À La Tuque, 30 travailleuses et travailleurs, dont des membres d’Unifor, seront directement touchés par ces mises à pied. L’arrêt de cette machine laisse désormais l’usine avec une seule ligne de production en activité, ce qui soulève des préoccupations importantes quant à la continuité des opérations.
Des membres d’Unifor sont également touchés à Pointe-aux-Trembles, où la fermeture de l’installation entraînera des pertes d’emplois.
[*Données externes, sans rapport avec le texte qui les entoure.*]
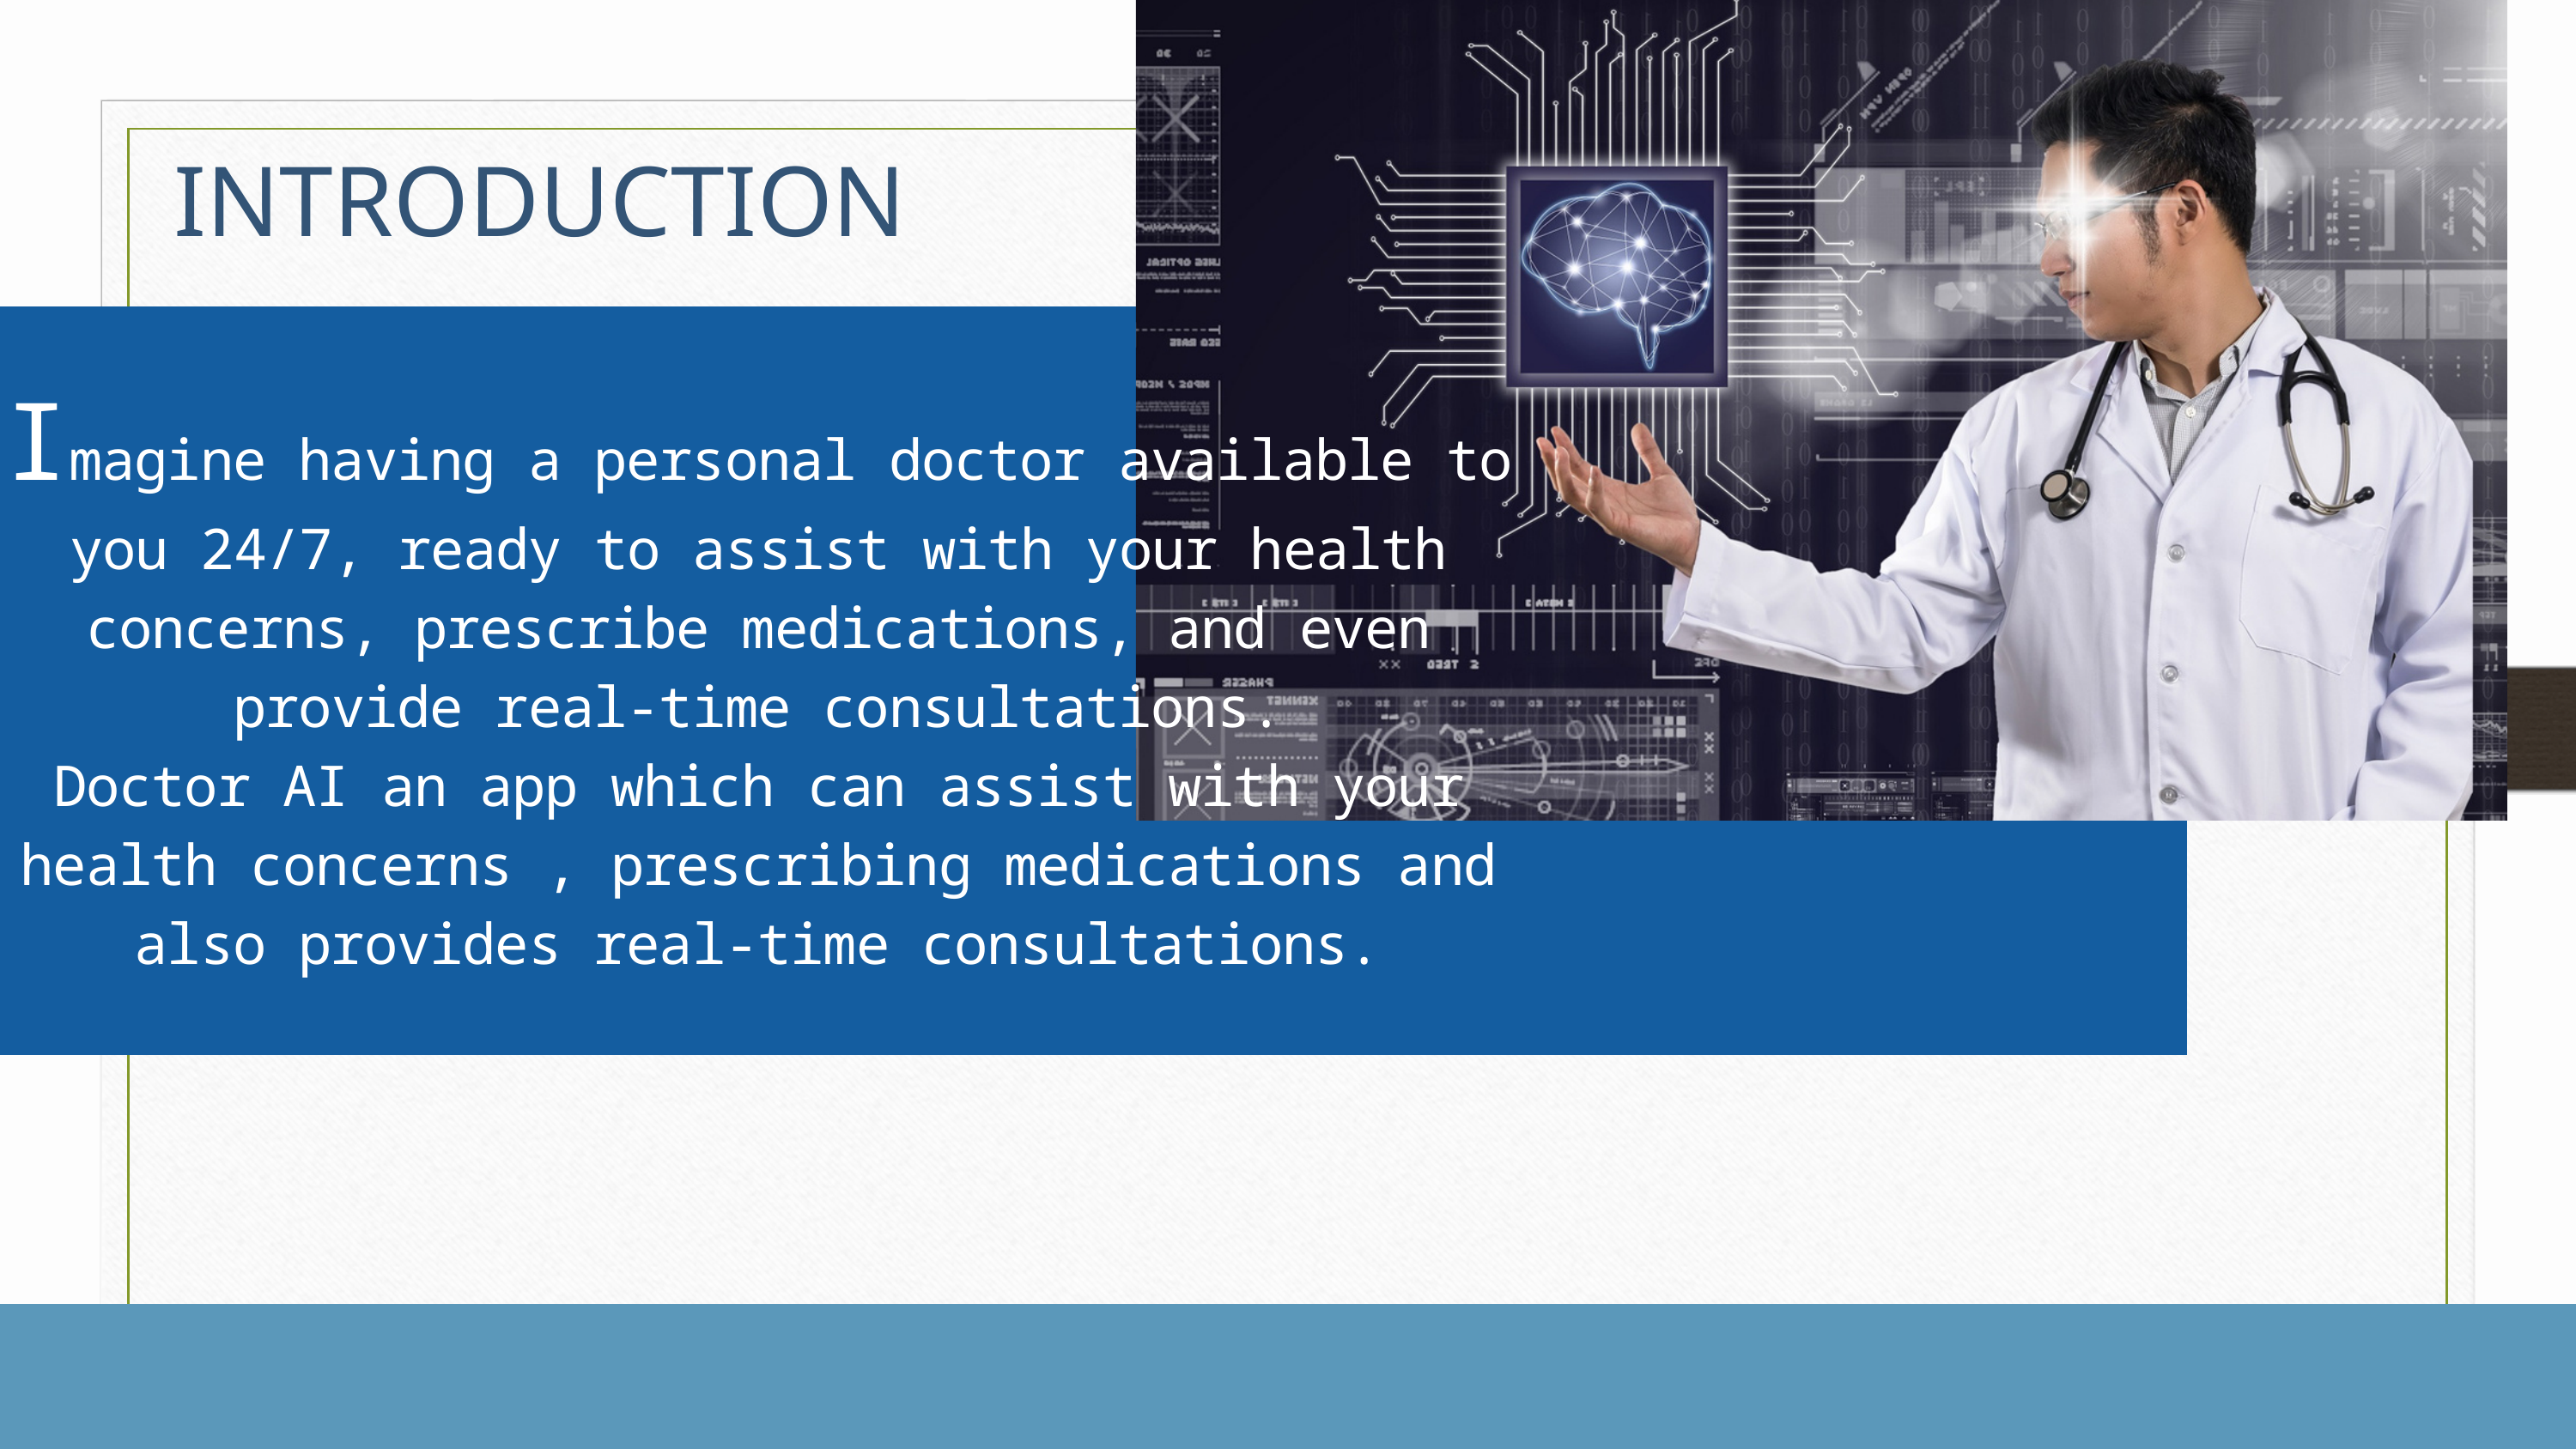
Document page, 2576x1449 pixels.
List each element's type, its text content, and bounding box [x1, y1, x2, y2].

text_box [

« Les mises à pied se succèdent dans le secteur forestier, et nos membres ont l’impression de revivre le jour de la marmotte. Nous attendons toujours un véritable plan d’action de la part des gouvernements. Québec et Ottawa doivent intervenir rapidement, évaluer toutes les options et travailler avec les parties concernées afin d’assurer la pérennité des opérations et protéger ces emplois ainsi que l’avenir des communautés forestières », a déclaré Daniel Cloutier, directeur québécois d’Unifor.
Le secteur forestier demeure un pilier économique essentiel pour plusieurs régions du Québec et Unifor réitère l’urgence de mettre en place une stratégie industrielle claire appelle également les gouvernements du Québec et du Canada à travailler avec les parties concernées afin d’évaluer rapidement la mise en œuvre de mesures ou de scénarios permettant d’assurer le maintien des activités à La Tuque et de protéger les emplois qui y sont liés.
Unifor Québec sera présent pour accompagner ses membres touchés par ces mises à pied, tant à La Tuque qu’à Pointe-aux-Trembles, et veillera à ce que leurs droits soient pleinement respectés.